C’est Muriel Marland-Militello qui va être contente. La députée UMP des Alpes-Maritimes avait réclamé en avril dernier, par le biais d’une question écrite adressée à Frédéric Mitterrand, le renforcement de la sensibilisation des plus jeunes vis-à-vis de l’action de l’Hadopi et des effets néfastes du téléchargement illicite. Il semble qu’elle ait été entendue, puisque une nouvelle campagne se met en place.

Signalée par PC Inpact, cette communication prend ses distances avec la précédente opération, qui a coûté 3 millions d’euros et composée notamment de trois spots TV. Pas de véritable Emma Leprince cette fois-ci, mais plutôt des clips sous forme de dessins animés. Un choix qui permettra à l’Hadopi de mieux faire passer son message, puisqu’il s’agit d’un format très populaire chez les plus jeunes.

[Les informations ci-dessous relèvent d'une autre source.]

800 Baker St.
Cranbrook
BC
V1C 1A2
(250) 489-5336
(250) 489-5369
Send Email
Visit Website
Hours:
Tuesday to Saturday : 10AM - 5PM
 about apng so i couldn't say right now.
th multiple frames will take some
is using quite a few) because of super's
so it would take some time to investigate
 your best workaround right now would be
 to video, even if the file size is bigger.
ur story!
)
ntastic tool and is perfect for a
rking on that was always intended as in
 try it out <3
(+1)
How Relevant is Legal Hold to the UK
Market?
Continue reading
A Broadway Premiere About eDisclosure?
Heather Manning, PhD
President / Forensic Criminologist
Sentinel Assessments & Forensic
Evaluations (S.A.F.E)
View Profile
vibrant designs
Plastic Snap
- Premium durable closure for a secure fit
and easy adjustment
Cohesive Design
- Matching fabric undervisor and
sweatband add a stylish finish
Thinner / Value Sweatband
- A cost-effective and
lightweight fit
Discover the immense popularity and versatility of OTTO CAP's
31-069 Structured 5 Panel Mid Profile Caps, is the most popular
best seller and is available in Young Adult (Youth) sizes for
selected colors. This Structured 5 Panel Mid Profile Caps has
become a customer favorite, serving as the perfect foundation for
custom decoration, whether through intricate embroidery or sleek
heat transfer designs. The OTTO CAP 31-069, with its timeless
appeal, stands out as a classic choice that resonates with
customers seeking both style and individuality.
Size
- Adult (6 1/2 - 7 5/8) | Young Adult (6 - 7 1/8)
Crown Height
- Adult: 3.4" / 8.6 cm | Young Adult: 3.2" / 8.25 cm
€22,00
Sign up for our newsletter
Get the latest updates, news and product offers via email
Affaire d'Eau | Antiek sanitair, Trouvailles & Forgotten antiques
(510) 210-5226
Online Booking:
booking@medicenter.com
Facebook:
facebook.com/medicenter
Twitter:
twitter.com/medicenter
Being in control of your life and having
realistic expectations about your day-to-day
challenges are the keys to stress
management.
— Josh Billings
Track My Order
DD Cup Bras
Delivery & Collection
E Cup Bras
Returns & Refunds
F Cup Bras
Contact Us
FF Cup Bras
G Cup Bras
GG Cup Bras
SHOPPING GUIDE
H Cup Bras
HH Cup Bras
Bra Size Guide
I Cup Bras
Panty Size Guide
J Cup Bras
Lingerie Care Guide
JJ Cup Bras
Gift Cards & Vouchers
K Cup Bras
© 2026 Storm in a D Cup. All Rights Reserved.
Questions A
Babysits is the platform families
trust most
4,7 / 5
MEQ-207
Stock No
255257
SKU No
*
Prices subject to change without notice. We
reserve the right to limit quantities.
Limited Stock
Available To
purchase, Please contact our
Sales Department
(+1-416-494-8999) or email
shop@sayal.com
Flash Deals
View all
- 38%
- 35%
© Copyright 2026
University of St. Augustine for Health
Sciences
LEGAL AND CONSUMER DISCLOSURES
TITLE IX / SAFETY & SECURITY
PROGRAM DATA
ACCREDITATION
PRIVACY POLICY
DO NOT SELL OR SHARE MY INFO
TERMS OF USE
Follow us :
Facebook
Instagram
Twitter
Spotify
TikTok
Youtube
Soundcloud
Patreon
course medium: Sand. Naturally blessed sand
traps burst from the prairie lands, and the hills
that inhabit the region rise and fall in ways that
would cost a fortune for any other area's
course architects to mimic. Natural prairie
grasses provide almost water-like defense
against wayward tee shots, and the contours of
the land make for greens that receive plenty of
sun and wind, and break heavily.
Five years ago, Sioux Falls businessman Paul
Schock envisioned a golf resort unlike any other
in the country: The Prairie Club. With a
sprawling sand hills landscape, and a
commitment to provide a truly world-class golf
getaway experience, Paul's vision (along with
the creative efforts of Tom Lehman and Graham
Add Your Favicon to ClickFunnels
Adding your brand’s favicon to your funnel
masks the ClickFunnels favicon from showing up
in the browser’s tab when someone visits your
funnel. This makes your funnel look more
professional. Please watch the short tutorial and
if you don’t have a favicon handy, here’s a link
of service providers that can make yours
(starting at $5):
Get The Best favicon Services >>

Cette approche n’est pas sans rappeler la fameuse vidéo éducative diffusée par France 5 l’année dernière. Baptisé Super Crapule, le clip mettait en scène l’Hadopi sous forme de super-héros (Captain Copyright) dont la mission est de lutter inlassablement contre le téléchargement illégal. L’opération avait été vivement contestée, forçant France 5 à reculer en admettant des « erreurs factuelles« .

Toujours à destination des enfants, rappelons également le projet du ministère de l’éducation nationale qui veut un portail dédié à l’Internet responsable. Cet espace doit être articulé autour de trois grands thèmes, dont l’un concernera l’éducation des jeunes aux droits et devoirs liés aux usages des technologies de l’information et de la communication. Une sensibilisation aux lois Hadopi et Dadvsi est prévue.